-- Provided data follows --
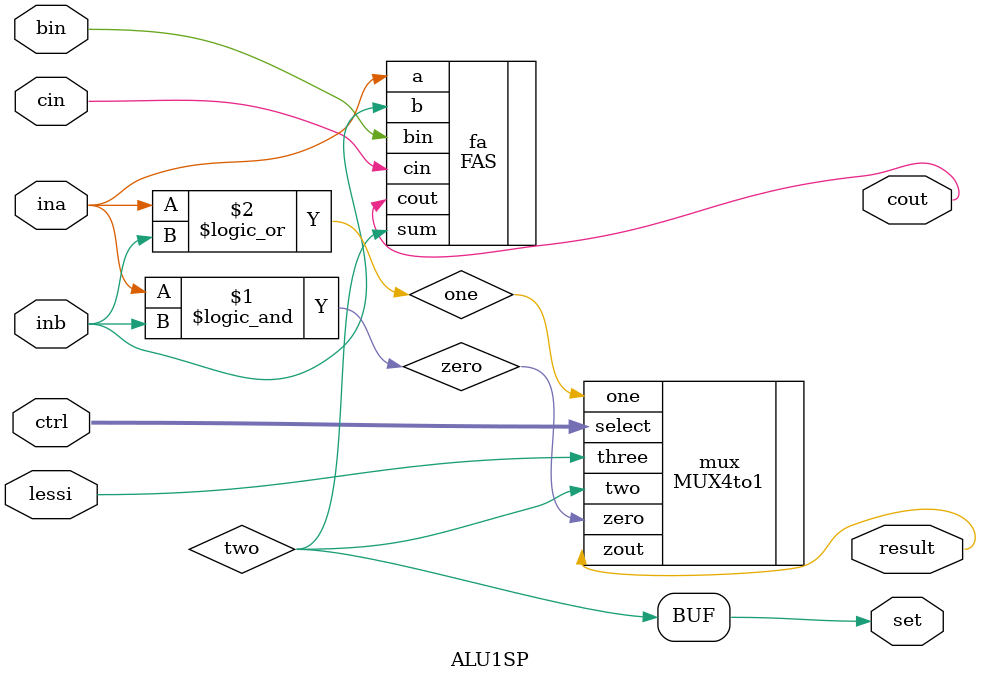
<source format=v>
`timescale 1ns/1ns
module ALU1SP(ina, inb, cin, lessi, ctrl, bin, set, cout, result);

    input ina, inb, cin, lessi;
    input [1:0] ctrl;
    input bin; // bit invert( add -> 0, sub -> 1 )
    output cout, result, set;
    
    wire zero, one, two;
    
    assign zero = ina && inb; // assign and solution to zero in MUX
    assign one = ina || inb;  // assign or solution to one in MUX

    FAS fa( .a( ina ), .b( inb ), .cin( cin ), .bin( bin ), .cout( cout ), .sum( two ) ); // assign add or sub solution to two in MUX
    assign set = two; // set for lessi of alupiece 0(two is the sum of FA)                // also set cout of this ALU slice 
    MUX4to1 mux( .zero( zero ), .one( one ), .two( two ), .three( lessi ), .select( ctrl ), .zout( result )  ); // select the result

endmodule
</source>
-- Provided data concluded --
(Assignment): Return each record above as it stands. Pictures stay out.

(Solution below):
<source format=v>
`timescale 1ns/1ns
module ALU1SP(ina, inb, cin, lessi, ctrl, bin, set, cout, result);

    input ina, inb, cin, lessi;
    input [1:0] ctrl;
    input bin; // bit invert( add -> 0, sub -> 1 )
    output cout, result, set;
    
    wire zero, one, two;
    
    assign zero = ina && inb; // assign and solution to zero in MUX
    assign one = ina || inb;  // assign or solution to one in MUX

    FAS fa( .a( ina ), .b( inb ), .cin( cin ), .bin( bin ), .cout( cout ), .sum( two ) ); // assign add or sub solution to two in MUX
    assign set = two; // set for lessi of alupiece 0(two is the sum of FA)                // also set cout of this ALU slice 
    MUX4to1 mux( .zero( zero ), .one( one ), .two( two ), .three( lessi ), .select( ctrl ), .zout( result )  ); // select the result

endmodule
</source>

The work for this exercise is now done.